By all appearances, podcast subscriptions will be accessible in Google Assistant settings and will likely be treated much like subscriptions to news sources. The one obvious difference is that Google will track which episodes have been played so you won’t miss any or have to listen to repeats.
It’s unclear if this new functionality will automatically sync with users’ current Google Play Music libraries, or if it’ll be completely separate from that service. Regardless, it’s good to see some progress being made by Google in terms of podcast consumption.
It’s been almost six months since Google announced it would be adding podcasts to its Google Play Music service. Since then, a limited number of podcasts have trickled out thru the platform. It now appears that Google will officially launch the podcasting side of Google Play Music on Monday, April 18th. The launch date was discovered as part of an internal NPR e-mail that was leaked to the public. The date hasn’t been confirmed by Google representatives.
The internal NPR message allegedly contains this statement:
Google will launch podcasts on Android and other platforms next Monday, April 18, inside of Google Play Music, a streaming service similar to Apple Music. Please note: this information is embargoed and should not be shared or promoted externally until Monday. NPR has worked with Google to ensure that public radio is represented in the Google Play environment.
Given NPR’s monolithic presence in the podcast space, it seems logical that the organization would want to be prepared for the launch of a new platform carrying its programs. That gives some legitimacy to the nature of the e-mail. Considering how cagey Google has been about its entrance into podcasting, it’s hard to say what this information will mean for all podcasters.
If you haven’t yet submitted your own podcast to the Google Play Music directory, you can do so here.
Over the past few weeks, there has been some speculation about when Google Play would officially announce their Google Play Music Podcast feature. DroidLife posted a blog on February 2, 2016, with an unofficial announcement from Bill Simmons, who tweeted: “FYI – the BS podcast will be available on Google Play when GP launches its podcast platform later this month.” That tweet was soon deleted, but you can still see a screenshot of it on DroidLife.
Google still hasn’t given out any official word on when Google Play would announce their Google Play Music Podcast feature. Instead, it appears that some Google Play Music users are reporting that they have seen podcasts show up inside the Google Play app.
The podcast section of Google Play Music is said to look very much the same as the rest of the app.
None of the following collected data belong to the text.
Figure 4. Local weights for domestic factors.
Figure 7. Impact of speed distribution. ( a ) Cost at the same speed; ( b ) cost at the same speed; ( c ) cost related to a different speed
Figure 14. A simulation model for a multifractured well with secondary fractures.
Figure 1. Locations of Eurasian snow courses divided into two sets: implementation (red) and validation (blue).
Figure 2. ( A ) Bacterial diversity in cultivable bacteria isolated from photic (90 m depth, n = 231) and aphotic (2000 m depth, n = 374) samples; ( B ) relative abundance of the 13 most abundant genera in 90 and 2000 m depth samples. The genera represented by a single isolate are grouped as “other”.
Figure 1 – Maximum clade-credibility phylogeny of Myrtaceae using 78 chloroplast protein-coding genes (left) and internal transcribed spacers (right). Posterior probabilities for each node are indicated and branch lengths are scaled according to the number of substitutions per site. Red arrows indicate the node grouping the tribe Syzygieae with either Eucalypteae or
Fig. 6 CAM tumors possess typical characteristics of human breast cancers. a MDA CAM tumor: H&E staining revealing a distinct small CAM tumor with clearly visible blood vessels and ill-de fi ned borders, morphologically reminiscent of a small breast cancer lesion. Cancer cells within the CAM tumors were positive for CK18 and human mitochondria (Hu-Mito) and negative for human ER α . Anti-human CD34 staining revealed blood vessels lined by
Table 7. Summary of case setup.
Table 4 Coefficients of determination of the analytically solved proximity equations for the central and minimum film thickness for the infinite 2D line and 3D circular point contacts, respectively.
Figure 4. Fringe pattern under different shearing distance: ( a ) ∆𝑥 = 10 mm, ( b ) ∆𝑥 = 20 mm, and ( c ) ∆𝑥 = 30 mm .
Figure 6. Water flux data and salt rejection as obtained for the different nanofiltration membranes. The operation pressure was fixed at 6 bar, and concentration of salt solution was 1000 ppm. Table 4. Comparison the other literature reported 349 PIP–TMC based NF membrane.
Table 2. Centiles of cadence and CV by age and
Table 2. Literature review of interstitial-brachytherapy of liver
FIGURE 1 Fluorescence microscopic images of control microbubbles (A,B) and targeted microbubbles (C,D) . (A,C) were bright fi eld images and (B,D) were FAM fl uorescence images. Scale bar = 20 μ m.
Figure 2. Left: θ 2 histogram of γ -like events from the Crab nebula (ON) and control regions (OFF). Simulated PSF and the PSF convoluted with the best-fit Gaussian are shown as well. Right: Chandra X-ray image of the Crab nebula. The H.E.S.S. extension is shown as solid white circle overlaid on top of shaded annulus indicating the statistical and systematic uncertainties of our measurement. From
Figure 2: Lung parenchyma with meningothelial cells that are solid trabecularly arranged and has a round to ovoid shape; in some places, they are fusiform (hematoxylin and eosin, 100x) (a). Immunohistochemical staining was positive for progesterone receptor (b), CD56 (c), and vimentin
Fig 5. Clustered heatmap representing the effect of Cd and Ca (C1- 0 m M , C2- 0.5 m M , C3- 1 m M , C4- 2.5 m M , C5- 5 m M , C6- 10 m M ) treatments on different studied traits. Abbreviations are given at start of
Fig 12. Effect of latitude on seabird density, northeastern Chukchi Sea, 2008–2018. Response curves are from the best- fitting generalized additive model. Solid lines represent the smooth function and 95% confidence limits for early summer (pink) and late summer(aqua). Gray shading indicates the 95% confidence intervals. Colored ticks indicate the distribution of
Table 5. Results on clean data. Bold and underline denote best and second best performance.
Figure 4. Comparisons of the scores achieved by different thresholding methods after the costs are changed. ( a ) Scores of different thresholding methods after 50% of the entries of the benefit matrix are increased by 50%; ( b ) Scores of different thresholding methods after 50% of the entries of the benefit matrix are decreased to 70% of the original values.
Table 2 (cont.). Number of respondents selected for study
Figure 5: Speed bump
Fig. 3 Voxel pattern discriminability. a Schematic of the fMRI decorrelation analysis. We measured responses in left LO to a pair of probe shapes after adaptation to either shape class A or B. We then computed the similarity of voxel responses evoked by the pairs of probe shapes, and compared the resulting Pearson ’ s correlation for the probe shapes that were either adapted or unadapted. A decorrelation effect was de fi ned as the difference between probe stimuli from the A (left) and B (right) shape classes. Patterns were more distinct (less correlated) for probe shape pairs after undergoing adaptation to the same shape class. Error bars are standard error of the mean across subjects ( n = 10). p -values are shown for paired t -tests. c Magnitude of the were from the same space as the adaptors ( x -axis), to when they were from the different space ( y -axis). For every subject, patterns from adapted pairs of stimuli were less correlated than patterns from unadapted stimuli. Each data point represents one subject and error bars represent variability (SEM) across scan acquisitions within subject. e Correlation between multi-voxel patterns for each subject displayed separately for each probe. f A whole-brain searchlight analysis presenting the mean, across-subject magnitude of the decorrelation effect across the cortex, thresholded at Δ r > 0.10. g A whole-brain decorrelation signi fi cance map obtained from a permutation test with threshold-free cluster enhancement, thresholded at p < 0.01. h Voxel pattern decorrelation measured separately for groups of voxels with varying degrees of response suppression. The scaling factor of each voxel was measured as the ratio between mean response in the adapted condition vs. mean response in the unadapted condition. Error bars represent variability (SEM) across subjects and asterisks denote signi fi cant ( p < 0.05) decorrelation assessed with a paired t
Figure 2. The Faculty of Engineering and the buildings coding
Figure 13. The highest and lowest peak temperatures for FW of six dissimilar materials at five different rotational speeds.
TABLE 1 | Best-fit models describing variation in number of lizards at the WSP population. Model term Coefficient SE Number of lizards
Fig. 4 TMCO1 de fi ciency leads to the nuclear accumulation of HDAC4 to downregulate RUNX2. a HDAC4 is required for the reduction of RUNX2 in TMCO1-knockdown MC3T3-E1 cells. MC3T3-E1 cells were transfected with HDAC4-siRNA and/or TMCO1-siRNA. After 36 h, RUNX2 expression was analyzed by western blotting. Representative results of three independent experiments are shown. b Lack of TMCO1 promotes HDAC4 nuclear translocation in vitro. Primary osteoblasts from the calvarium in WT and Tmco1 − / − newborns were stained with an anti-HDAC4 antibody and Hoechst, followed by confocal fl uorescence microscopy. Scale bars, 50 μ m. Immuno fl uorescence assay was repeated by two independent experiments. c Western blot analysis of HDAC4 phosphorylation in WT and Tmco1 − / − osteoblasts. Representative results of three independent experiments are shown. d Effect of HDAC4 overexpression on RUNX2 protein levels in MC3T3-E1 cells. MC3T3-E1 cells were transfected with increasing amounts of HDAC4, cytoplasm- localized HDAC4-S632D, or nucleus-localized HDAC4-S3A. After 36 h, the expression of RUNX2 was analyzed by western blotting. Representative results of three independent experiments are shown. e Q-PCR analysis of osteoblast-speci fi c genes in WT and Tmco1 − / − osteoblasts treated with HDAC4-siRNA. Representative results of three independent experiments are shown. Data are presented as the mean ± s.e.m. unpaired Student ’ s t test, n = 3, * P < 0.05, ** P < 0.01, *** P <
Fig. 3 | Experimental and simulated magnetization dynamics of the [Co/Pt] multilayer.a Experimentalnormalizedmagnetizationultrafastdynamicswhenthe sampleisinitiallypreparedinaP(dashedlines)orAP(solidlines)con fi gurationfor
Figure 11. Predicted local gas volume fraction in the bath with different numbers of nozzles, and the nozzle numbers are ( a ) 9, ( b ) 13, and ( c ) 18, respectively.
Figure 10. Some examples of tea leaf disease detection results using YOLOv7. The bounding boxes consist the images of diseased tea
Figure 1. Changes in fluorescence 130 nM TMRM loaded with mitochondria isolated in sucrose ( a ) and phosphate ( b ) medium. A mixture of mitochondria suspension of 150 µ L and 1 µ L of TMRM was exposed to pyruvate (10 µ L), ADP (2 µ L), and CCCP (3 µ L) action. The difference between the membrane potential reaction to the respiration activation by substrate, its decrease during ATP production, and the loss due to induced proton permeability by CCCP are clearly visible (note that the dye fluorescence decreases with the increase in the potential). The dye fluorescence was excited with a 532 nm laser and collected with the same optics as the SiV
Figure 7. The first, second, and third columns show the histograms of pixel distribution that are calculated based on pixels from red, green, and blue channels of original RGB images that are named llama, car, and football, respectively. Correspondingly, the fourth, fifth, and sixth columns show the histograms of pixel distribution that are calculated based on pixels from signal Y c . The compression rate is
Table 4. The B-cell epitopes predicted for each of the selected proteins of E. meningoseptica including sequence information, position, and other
Shows are arranged in a card-like interface (with artwork and detailed descriptions available). Some users are able to play the most recent episode of a podcast, and have been given the option to subscribe to it. The interface also enables people to skip ahead, or skip back, 30 seconds.
It has also been reported that there is a search bar at the top of the app, but it is currently not something that can be used to search only for podcasts. The REM thinks the feature will come to “just podcasts” when the service has been launched for the public at large.
If you are an Android user, it is possible that you can now play (at least some) podcasts on your device. It is also possible that this new addition hasn’t been rolled out to you just yet. The update is expected to reach all users by the end of February. Perhaps Google will make an official announcement about it when it is ready to launch the podcast option on all devices.